More About the Learning Portfolio

I’ve written a fair bit about my process for developing support materials – which is something I’ve become good at over the years. I haven’t really spent any time writing about some of the other, smaller initiatives around the Learning Portfolio. One of which is getting students to set their own learning goals.

It’s ironic that an institution (who have their goals for students) wants students to be self-directed, yet everywhere in their classes have very little choice in the way that they can determine their own goals and achieve them. This self determination is left to their own time, and is in every sense, not a part of school. However, the institution is certainly looking at ways that students can determine, set and track their own goals – and to that end, with a consultation with Desire2Learn, developed a widget that sits on the homepage that students can click on the link, enter their information on a form which creates an artifact in their ePortfolio/Learning  Portfolio. A small portion of the student population use the Learning Portfolio (about 5%-10% of our full time enrollment) but use is picking up. Use of the Learning Goals widget is also a large percent of that group – maybe making up 2% of our total population.

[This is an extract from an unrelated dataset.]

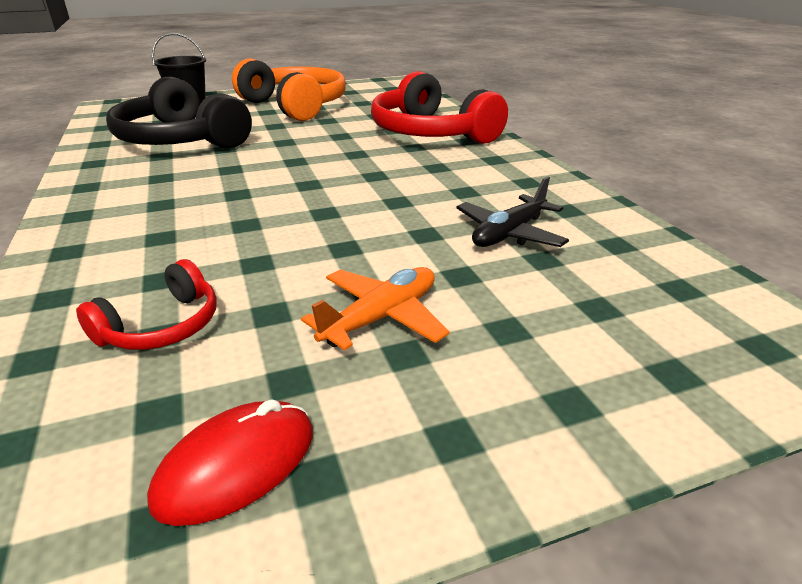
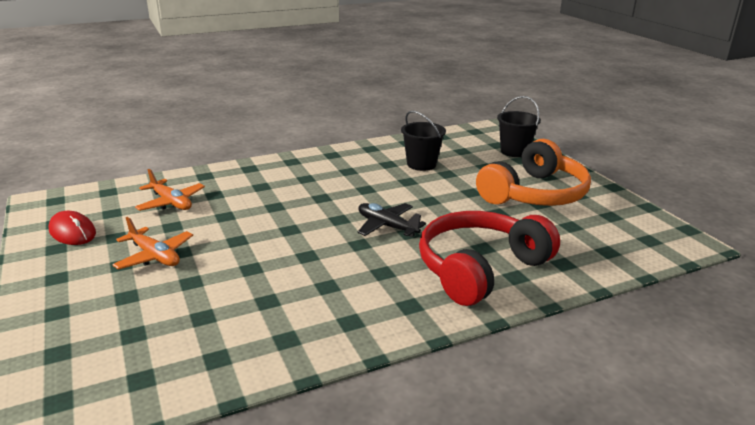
camera: 85 degrees right, 5 degrees down
(162, 326) = (171, 202): red headphones -> orange plane
(181, 140) = (421, 164): black headphones -> black bucket
(509, 234) = (244, 304): black plane -> black plane (387, 226)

The idea with this widget is to get students thinking about their own goals and trying to tie those goals to their academic learning. I don’t know if there’s enough being done around this – and we’re only in the beginning, but some thinking needs to be done about this for sure. We aren’t tracking whether these goals are ever met, or even the content of these goals – in fact we only can make a guestimate based on how many times the title of the widget shows up in the Learning Portfolio object creation report.

I’d be interested in hearing about whether anyone’s doing major ePortfolio/Capstone project work – trying to encapsulate a student’s experience at University or College in that course/project – and ways that an ePortfolio might help that along. Sure, we know that portfolios are great for procedural/project based learning, especially when guided. I’m more interested in if this can be done institutionally. Really adding a great incentive to building this work.